▶ **Your task**
Below are records. Find each line in them that holds the word "isNotEqual" and copy it.

▶ **Working data**
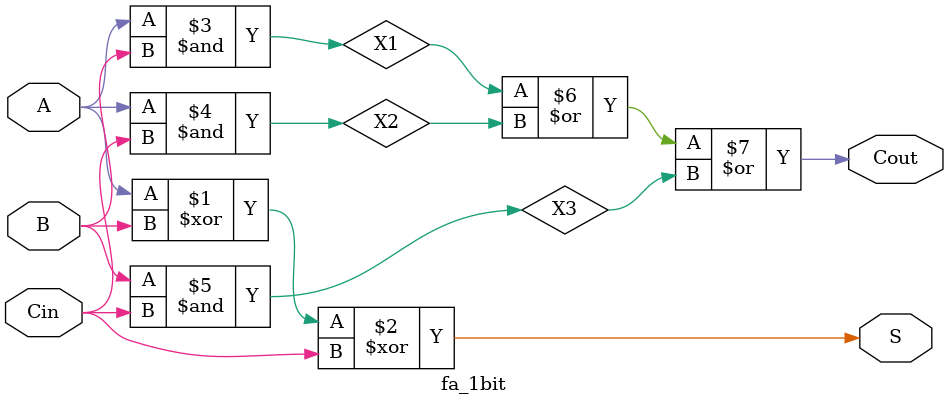
<source format=v>
module alu(data_operandA, data_operandB, ctrl_ALUopcode, ctrl_shiftamt, data_result, isNotEqual, isLessThan, overflow);

   input [31:0] data_operandA, data_operandB;
   input [4:0] ctrl_ALUopcode, ctrl_shiftamt;

   output [31:0] data_result;
   output isNotEqual, isLessThan, overflow;

	wire cout;
	wire [31:0] outputB;
	wire [31:0] notB;
	genvar i;

	generate
		for (i=0;i<32;i=i+1) begin: notgate
			not(notB[i], data_operandB[i]);
		end
	endgenerate	

	
	assign outputB=ctrl_ALUopcode?notB:data_operandB;
   fa_32bit fa_32bit1(data_operandA,outputB,ctrl_ALUopcode,overflow,data_result);

endmodule

module fa_32bit(a,b,ctrl_ALUopcode,ovf,sum);
	input [31:0] a,b;
	input [4:0]ctrl_ALUopcode;
	
	output ovf;
	output[31:0] sum;
	
	wire cin;
	assign cin=ctrl_ALUopcode?1:0;
	wire cout16;
	wire cout;
	wire [15:0] sum1;
	wire cout1;
	wire cout2;
	wire [15:0] sum2;
	
	fa_16bit fa_16bit1(a[15:0],b[15:0],cin,cout16,sum[15:0]);
	fa_16bit fa_16bit2(a[31:16],b[31:16],0,cout1,sum1);
	fa_16bit fa_16bit3(a[31:16],b[31:16],1,cout2,sum2);
	assign sum[31:16]=cout16?sum2:sum1;
	assign cout=cout16?cout2:cout1;
	
	wire sum31;
	wire cin31;
	xor xor_gate1(sum31,a[31],b[31]);
	xor xor_gate2(cin31,sum[31],sum31);
	xor xor_gate3(ovf,cin31,cout);
	
endmodule	


module fa_16bit(A,B,Cin,Cout,S);

	input [15:0] A,B;
	input Cin;
	output [15:0] S;
	output Cout;
	
	wire [14:0] Carry;
	
	fa_1bit fa0(
		.A(A[0]),
		.B(B[0]),
		.Cin(Cin),
		.S(S[0]),
		.Cout(Carry[0])
	);
	
	fa_1bit fa1(
		.A(A[1]),
		.B(B[1]),
		.Cin(Carry[0]),
		.S(S[1]),
		.Cout(Carry[1])
	);
	
	fa_1bit fa2(
		.A(A[2]),
		.B(B[2]),
		.Cin(Carry[1]),
		.S(S[2]),
		.Cout(Carry[2])
	);
	
	fa_1bit fa3(
		.A(A[3]),
		.B(B[3]),
		.Cin(Carry[2]),
		.S(S[3]),
		.Cout(Carry[3])
	);

	fa_1bit fa4(
		.A(A[4]),
		.B(B[4]),
		.Cin(Carry[3]),
		.S(S[4]),
		.Cout(Carry[4])
	);

	fa_1bit fa5(
		.A(A[5]),
		.B(B[5]),
		.Cin(Carry[4]),
		.S(S[5]),
		.Cout(Carry[5])
	);

	fa_1bit fa6(
		.A(A[6]),
		.B(B[6]),
		.Cin(Carry[5]),
		.S(S[6]),
		.Cout(Carry[6])
	);

	fa_1bit fa7(
		.A(A[7]),
		.B(B[7]),
		.Cin(Carry[6]),
		.S(S[7]),
		.Cout(Carry[7])
	);

	fa_1bit fa8(
		.A(A[8]),
		.B(B[8]),
		.Cin(Carry[7]),
		.S(S[8]),
		.Cout(Carry[8])
	);

	fa_1bit fa9(
		.A(A[9]),
		.B(B[9]),
		.Cin(Carry[8]),
		.S(S[9]),
		.Cout(Carry[9])
	);

	fa_1bit fa10(
		.A(A[10]),
		.B(B[10]),
		.Cin(Carry[9]),
		.S(S[10]),
		.Cout(Carry[10])
	);

	fa_1bit fa11(
		.A(A[11]),
		.B(B[11]),
		.Cin(Carry[10]),
		.S(S[11]),
		.Cout(Carry[11])
	);

	fa_1bit fa12(
		.A(A[12]),
		.B(B[12]),
		.Cin(Carry[11]),
		.S(S[12]),
		.Cout(Carry[12])
	);

	fa_1bit fa13(
		.A(A[13]),
		.B(B[13]),
		.Cin(Carry[12]),
		.S(S[13]),
		.Cout(Carry[13])
	);

	fa_1bit fa14(
		.A(A[14]),
		.B(B[14]),
		.Cin(Carry[13]),
		.S(S[14]),
		.Cout(Carry[14])
	);

	fa_1bit fa15(
		.A(A[15]),
		.B(B[15]),
		.Cin(Carry[14]),
		.S(S[15]),
		.Cout(Cout)
	);

endmodule

module fa_1bit(A, B, Cin, S, Cout);
	input A, B, Cin;
	output S, Cout;
	wire X1, X2, X3;
	
	xor xor1(S, A, B, Cin);
	and and1(X1, A, B);
	and and2(X2, A, Cin);
	and and3(X3, B, Cin);
	or or1(Cout, X1, X2, X3);

endmodule 
</source>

▶ **Task output**
module alu(data_operandA, data_operandB, ctrl_ALUopcode, ctrl_shiftamt, data_result, isNotEqual, isLessThan, overflow);
   output isNotEqual, isLessThan, overflow;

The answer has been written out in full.